Can high levels of fear turn otherwise law-abiding citizens into outlaws? How can that happen? What are the circumstances that would contribute to that? This essay will provide some answers to the above questions.
There are several aspects of fear that have to be considered in order to understand how it influences the individual’s social behavior. First of all, high levels of fear can lead to distorted perception. Those individuals, who experience it, may misinterpret other people’s actions and intentions. When reason is overcome by imagination that is affected by panic, people are driven by such feelings as anger, prejudice, hate, and in extreme cases their actions result in violence, aggression and cruelty. People who already have a history of aggression and violence will be more prone to illegal actions when they are moved by fear.

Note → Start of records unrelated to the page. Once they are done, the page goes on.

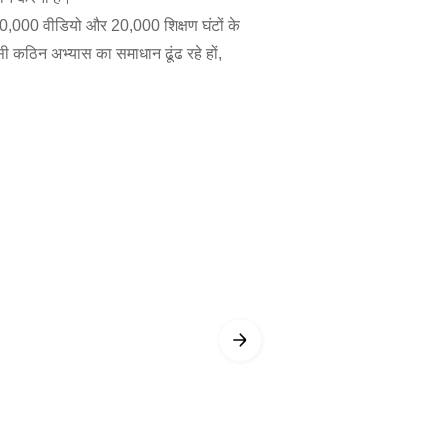
 600,000 वीडियो और 20,000 शिक्षण घंटों के
ी कठिन अभ्यास का समाधान ढूंढ रहे हों,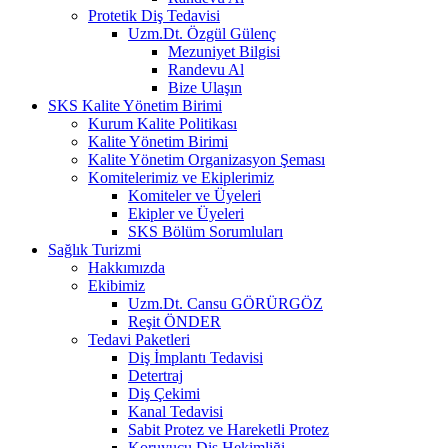
Protetik Diş Tedavisi
Uzm.Dt. Özgül Gülenç
Mezuniyet Bilgisi
Randevu Al
Bize Ulaşın
SKS Kalite Yönetim Birimi
Kurum Kalite Politikası
Kalite Yönetim Birimi
Kalite Yönetim Organizasyon Şeması
Komitelerimiz ve Ekiplerimiz
Komiteler ve Üyeleri
Ekipler ve Üyeleri
SKS Bölüm Sorumluları
Sağlık Turizmi
Hakkımızda
Ekibimiz
Uzm.Dt. Cansu GÖRÜRGÖZ
Reşit ÖNDER
Tedavi Paketleri
Diş İmplantı Tedavisi
Detertraj
Diş Çekimi
Kanal Tedavisi
Sabit Protez ve Hareketli Protez
Koruyucu Diş Hekimliği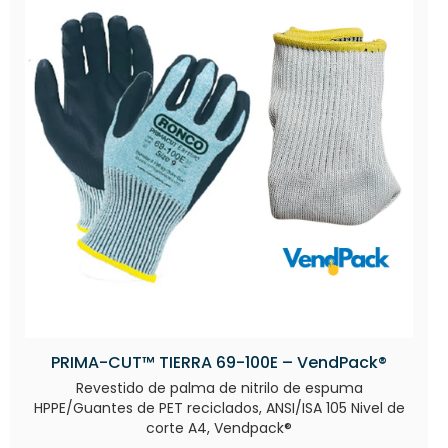
PRIMA-CUT™ TIERRA 69-100E – VendPack®
Revestido de palma de nitrilo de espuma
HPPE/Guantes de PET reciclados, ANSI/ISA 105 Nivel de
corte A4, Vendpack®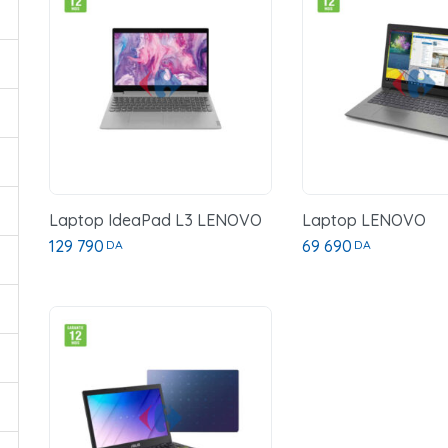
Laptop IdeaPad L3 LENOVO
Laptop LENOVO
129 790
69 690
DA
DA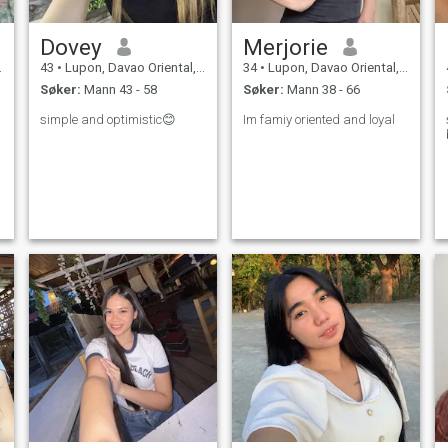
Dovey
Merjorie
43
•
Lupon, Davao Oriental, Filippinene
34
•
Lupon, Davao Oriental, Filippinene
Søker:
Mann 43 - 58
Søker:
Mann 38 - 66
simple and optimistic😊
Im famiy oriented and loyal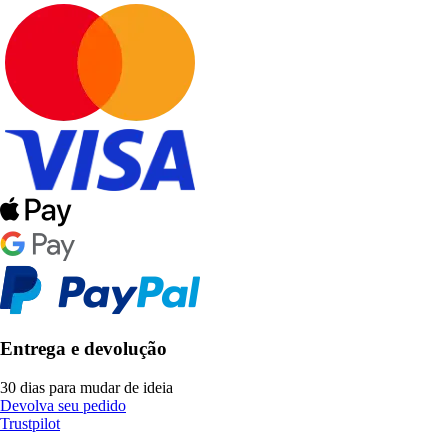
Entrega e devolução
30 dias para mudar de ideia
Devolva seu pedido
Trustpilot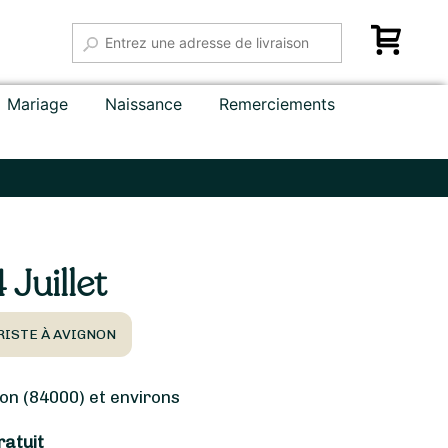
Mariage
Naissance
Remerciements
Juillet
RISTE À AVIGNON
n (84000) et environs
ratuit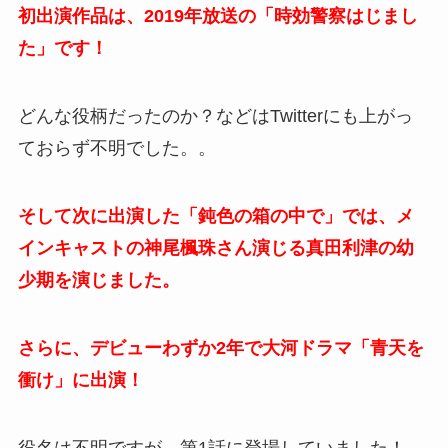
初出演作品は、2019年放送の「時効警察はじまし
た」です！
どんな役柄だったのか？などはTwitterにも上がっ
ておらず不明でした。。
そして次に出演した「鈍色の箱の中で」では、メ
インキャストの神尾楓珠さん演じる真田利津の幼
少期を演じました。
さらに、デビューわずか2年で大河ドラマ「青天を
衝け」に出演！
役名は不明ですが、第1話に登場していました！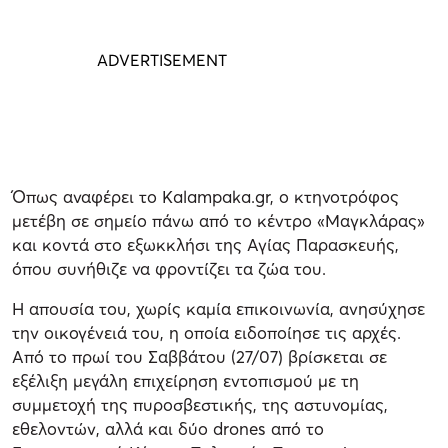
Όπως αναφέρει το Kalampaka.gr, ο κτηνοτρόφος
μετέβη σε σημείο πάνω από το κέντρο «Μαγκλάρας»
και κοντά στο εξωκκλήσι της Αγίας Παρασκευής,
όπου συνήθιζε να φροντίζει τα ζώα του.
Η απουσία του, χωρίς καμία επικοινωνία, ανησύχησε
την οικογένειά του, η οποία ειδοποίησε τις αρχές.
Από το πρωί του Σαββάτου (27/07) βρίσκεται σε
εξέλιξη μεγάλη επιχείρηση εντοπισμού με τη
συμμετοχή της πυροσβεστικής, της αστυνομίας,
εθελοντών, αλλά και δύο drones από το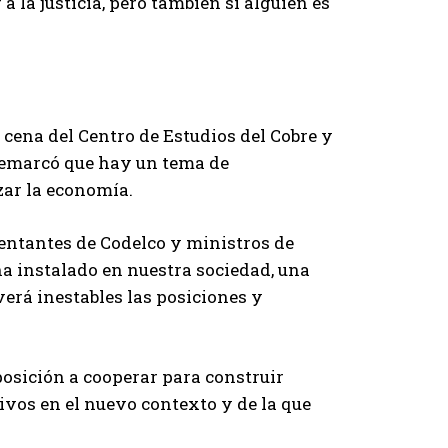
 la justicia, pero también si alguien es
a cena del Centro de Estudios del Cobre y
 remarcó que hay un tema de
zar la economía.
sentantes de Codelco y ministros de
 ha instalado en nuestra sociedad, una
rá inestables las posiciones y
posición a cooperar para construir
vos en el nuevo contexto y de la que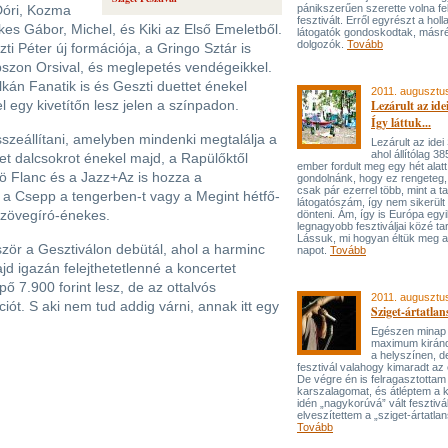
Dóri, Kozma
pánikszerűen szerette volna fe
fesztivált. Erről egyrészt a holl
kes Gábor, Michel, és Kiki az Első Emeletből.
látogatók gondoskodtak, másré
dolgozók.
Tovább
i Péter új formációja, a Gringo Sztár is
apszon Orsival, és meglepetés vendégeikkel.
lkán Fanatik is és Geszti duettet énekel
2011. augusztu
l egy kivetítőn lesz jelen a színpadon.
Lezárult az idei
Így láttuk...
sszeállítani, amelyben mindenki megtalálja a
Lezárult az idei
ahol állítólag 3
t dalcsokrot énekel majd, a Rapülőktől
ember fordult meg egy hét alatt
ö Flanc és a Jazz+Az is hozza a
gondolnánk, hogy ez rengeteg, 
csak pár ezerrel több, mint a ta
t a Csepp a tengerben-t vagy a Megint hétfő-
látogatószám, így nem sikerült
 szövegíró-énekes.
dönteni. Ám, így is Európa egy
legnagyobb fesztiváljai közé tar
Lássuk, mi hogyan éltük meg a
zör a Gesztiválon debütál, ahol a harminc
napot.
Tovább
jd igazán felejthetetlenné a koncertet
ő 7.900 forint lesz, de az ottalvós
2011. augusztu
iót. S aki nem tud addig várni, annak itt egy
Sziget-ártatla
Egészen minap 
maximum kiránd
a helyszínen, d
fesztivál valahogy kimaradt az 
De végre én is felragasztottam
karszalagomat, és átléptem a k
idén „nagykorúvá” vált fesztivál
elveszítettem a „sziget-ártatla
Tovább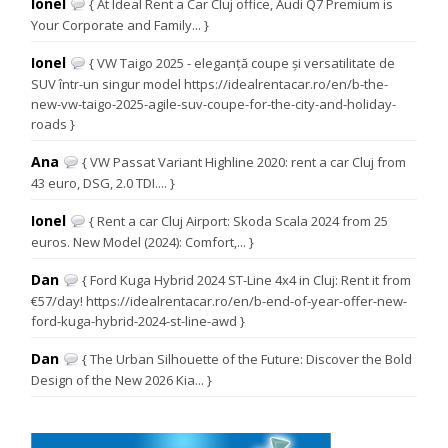
Ionel
{ At Ideal Rent a Car Cluj office, Audi Q7 Premium is
Your Corporate and Family... }
Ionel
{ VW Taigo 2025 - eleganță coupe și versatilitate de
SUV într-un singur model https://idealrentacar.ro/en/b-the-
new-vw-taigo-2025-agile-suv-coupe-for-the-city-and-holiday-
roads }
Ana
{ VW Passat Variant Highline 2020: rent a car Cluj from
43 euro, DSG, 2.0 TDI.... }
Ionel
{ Rent a car Cluj Airport: Skoda Scala 2024 from 25
euros. New Model (2024): Comfort,... }
Dan
{ Ford Kuga Hybrid 2024 ST-Line 4x4 in Cluj: Rent it from
€57/day! https://idealrentacar.ro/en/b-end-of-year-offer-new-
ford-kuga-hybrid-2024-st-line-awd }
Dan
{ The Urban Silhouette of the Future: Discover the Bold
Design of the New 2026 Kia... }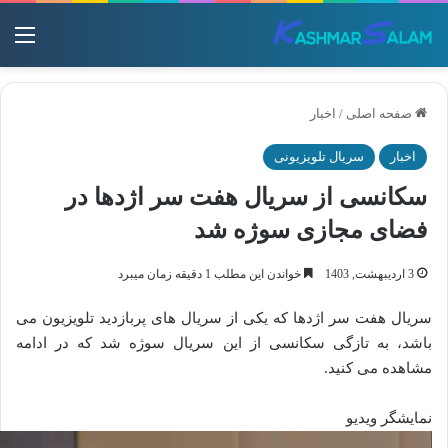
منو
صفحه اصلی
/
اخبار
اخبار
سریال تلویزیونی
سکانسی از سریال هفت سر اژدها در
فضای مجازی سوژه شد
3 اردیبهشت, 1403
خواندن این مطلب 1 دقیقه زمان میبرد
سریال هفت سر اژدها که یکی از سریال های پربازدید تلویزیون می
باشد، به تازگی سکانسی از این سریال سوژه شد که در ادامه
مشاهده می کنید.
نمایشگر ویدیو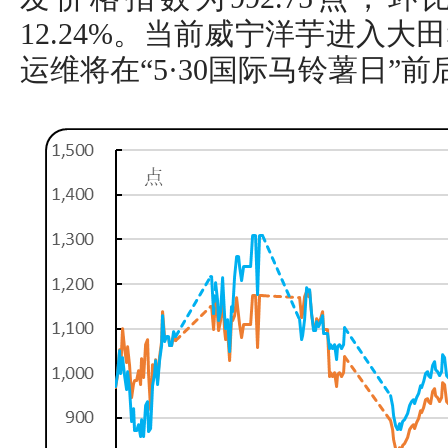
12.24%。当前威宁洋芋进入
运维将在“5·30国际马铃薯日”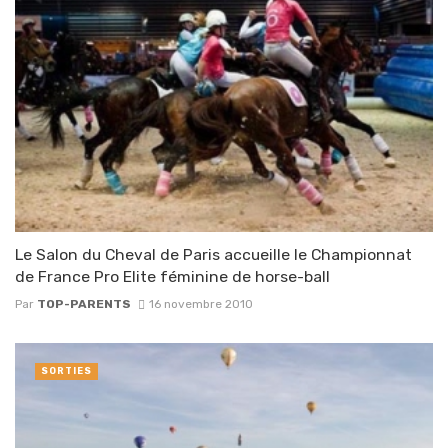
Le Salon du Cheval de Paris accueille le Championnat
de France Pro Elite féminine de horse-ball
Par
TOP-PARENTS
16 novembre 2010
SORTIES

Secondly, high levels of fear cause intense feelings of insecurity and mistrust. When someone feels insecure, he or she may feel threatened by people’s actions and unfamiliar situations, thus leading to unpredictable outcome. If such a person possesses firearms or carries a heavy item, he or she may use it against a potential, as they think, aggressor. They may act in defensive and sometimes offensive ways to protect themselves from the imagined danger, which may be exaggerated.
Thirdly, fear can be quite unpredictable and destructive when it comes to groups of people. Distorted perception reaches its climax in the mob mentality. When many human beings concentrate in large groups, their thinking often has a tendency to be reduced to that of the lowest group member. Large groups of people are quite similar to herds of animals in their instinctual reactions. If one panics because of fear, all follow him. If such a group is skillfully directed by a leader, its mood can quickly change from panic fear to extreme aggression resulting in dangerous and destructive riots.